Ex-"Dschungelcamp"-Teilnehmerin

Nach Polizeieinsatz und Einweisung in Psychiatrie - so geht es Helena Fürst jetzt

Seit Donnerstagabend, den 24. Juni, wird die 47-Jährige in der geschlossenen Abteilung der Frankfurter Uniklinik festgehalten. Zuvor sei die Polizei eingeschaltet worden. Wie es ihr nun geht.

Von Samantha Günther
Seit Donnerstagabend, den 24. Juni wird Helena Fürst in der geschlossenen Abteilung der Frankfurter Uniklinik festgehalten
Seit Donnerstagabend, den 24. Juni wird Helena Fürst in der geschlossenen Abteilung der Frankfurter Uniklinik festgehalten Foto: Screenshot https://www.instagram.com/die.fuerstin/

Frankfurt - "Es gibt überhaupt keine rechtliche Grundlage, mich hier länger festzuhalten! Ich bin völlig gesund, das ist Freiheitsberaubung", beschwert sich TV-Anwältin und Moderatorin Helena Fürst gegenüber "Bild". Die Ex-Dschungelcamp-Teilnehmerin wurde am vergangenen Donnerstag nach einem Vorfall in Frankfurt von der Polizei festgenommen.

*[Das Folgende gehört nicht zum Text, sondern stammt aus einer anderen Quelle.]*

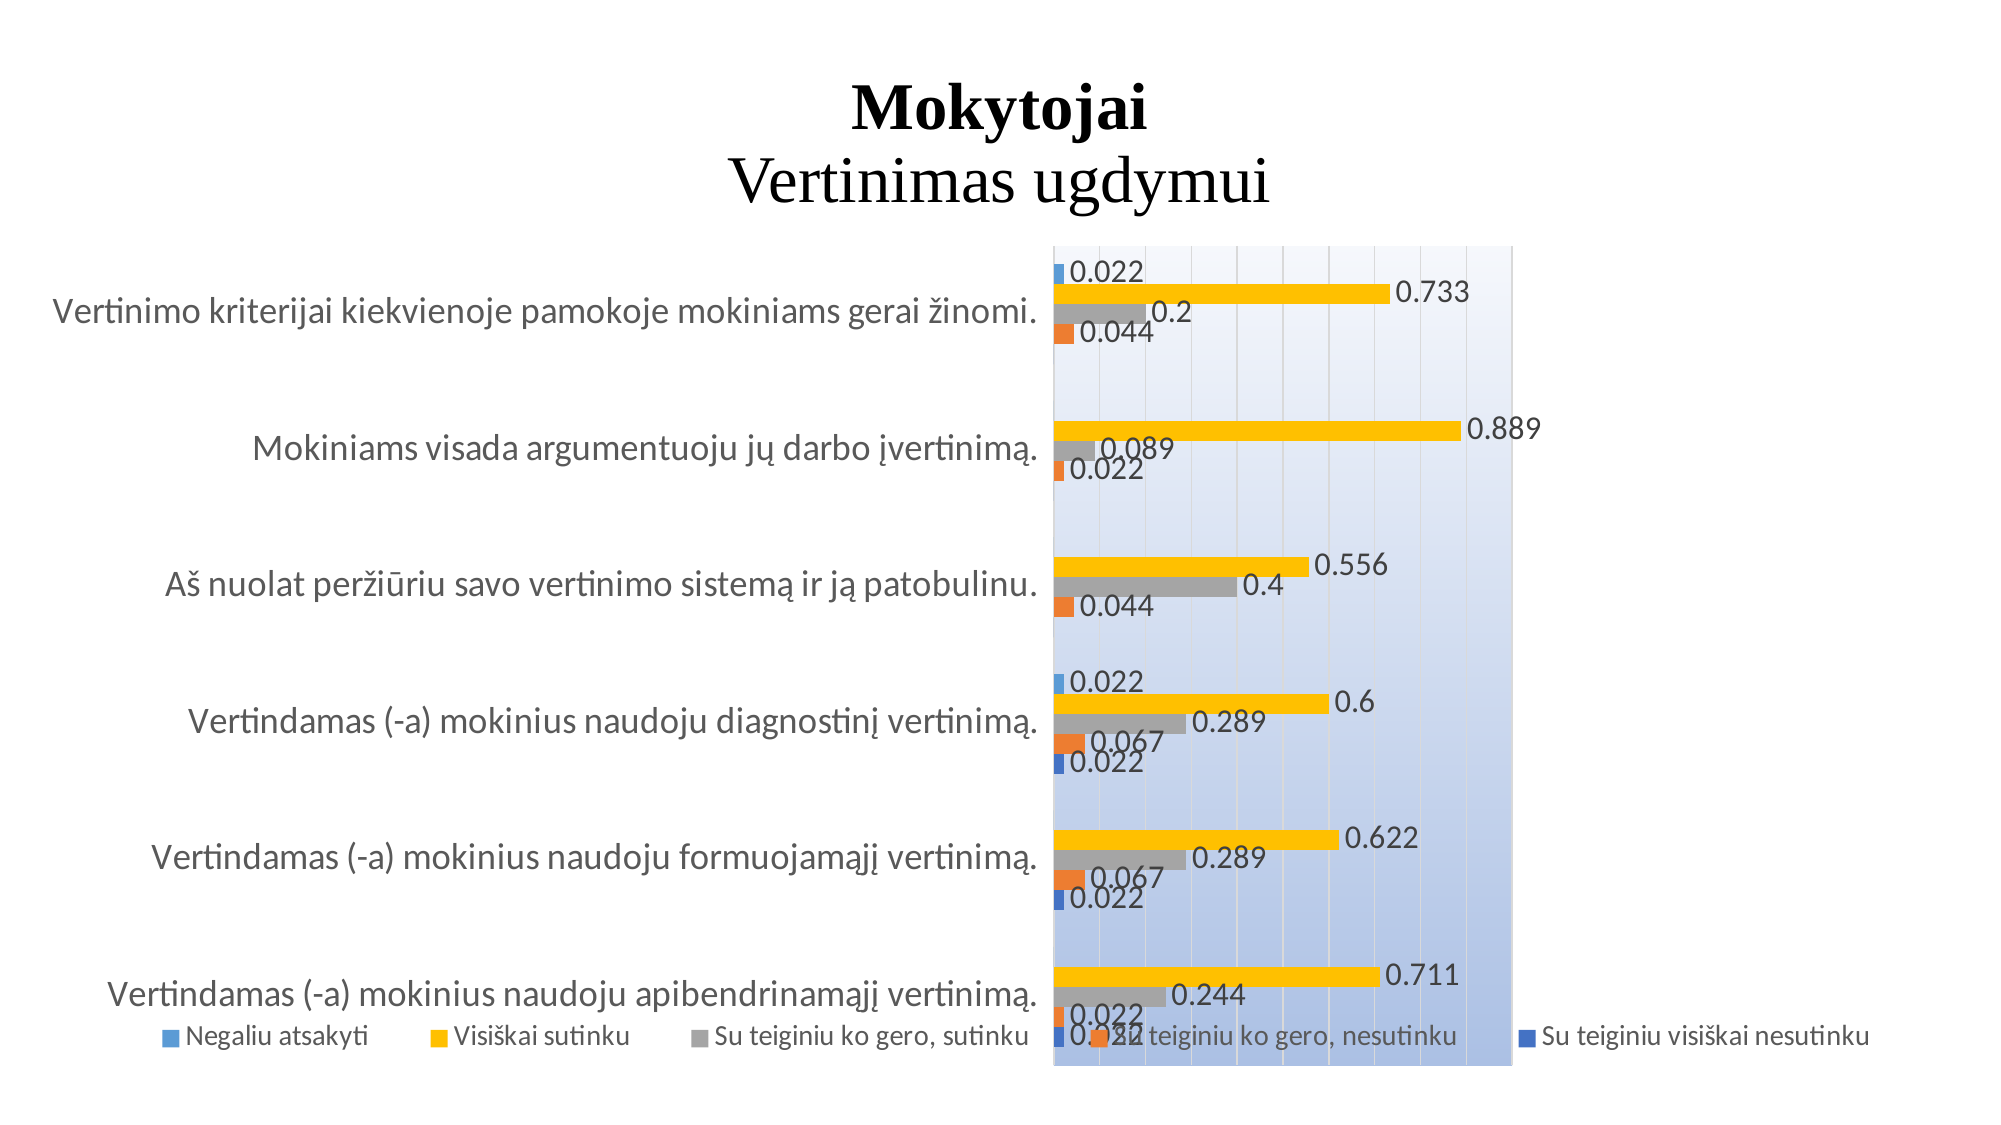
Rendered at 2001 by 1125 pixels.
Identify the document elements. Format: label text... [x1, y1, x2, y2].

title Mokytojai Vertinimas ugdymui [137, 59, 1863, 229]
chart [52, 229, 1948, 1083]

"Am 24. Juni gegen 22 Uhr ist die Polizei in ein Mehrfamilienhaus in Frankfurt gerufen worden, da im Keller eine Vielzahl von Kabeln in einem Stromkasten durchgeschnitten wurden", schilderte Polizeisprecher Manfred Füllhardt gegenüber dem TV-Sender RTL den Einsatz.

Am Sonntag äußerte sich die 47-Jährige gegenüber Bild, dass sie gegen ihren Willen festgehalten wird.
Am Sonntag äußerte sich die 47-Jährige gegenüber Bild, dass sie gegen ihren Willen festgehalten wird.

Fürst habe rumgeschrien und griff mehrfach in den Stromkasten hinein. Sie habe sogar versucht, die Polizisten anzugreifen. Verhaftet wurde die Moderatorin wegen der Tatbestände Sachbeschädigung, Beleidigung, Angriff und Widerstand gegen Polizeibeamte. 

Dass sie in die Psychiatrie eingeliefert werden muss, habe laut der "Bild"-Zeitung ein Arzt entschieden, der eine Eigengefährdung und womöglich einen Suizid befürchtete.

Fürst kämpft für Freilassung

Am Sonntag, den 27.Juni, äußerte sich die 47-Jährige gegenüber Bild, dass sie gegen ihren Willen festgehalten wird. "Vor meiner Tür sitzt eine Schwester, ich werde Tag und Nacht bewacht", wie die staatlich geprüfte Betriebswirtin der Zeitung erklärt. 

"Mein Zimmer stinkt wie ein Klo, das 50 Jahre nicht geputzt wurde."

Helena Fürst

Zudem beschwerte sich Fürst, dass es in ihrem Zimmer erbärmlich nach Urin  stinkt. "Mein Zimmer stinkt wie ein Klo, das 50 Jahre nicht geputzt wurde", so die Reality-TV-Teilnehmerin. "Ich bin von oben bis unten schwarz und dreckig vom Putzen. Aber man lässt mich hier noch nicht mal duschen", beklagt die "Kämpferin aus Leidenschaft" gegenüber Bild.

Wie RTL berichtet, wolle Helenas Mutter Mila nun versuchen, ihre Tochter aus der Psychiatrie rauszuholen. Bisher jedoch ohne Erfolg. Fürst soll einen sechsseitigen Widerspruch gegen die richterliche Entscheidung ihrer Unterbringung in der Psychiatrie geschrieben und eingereicht haben.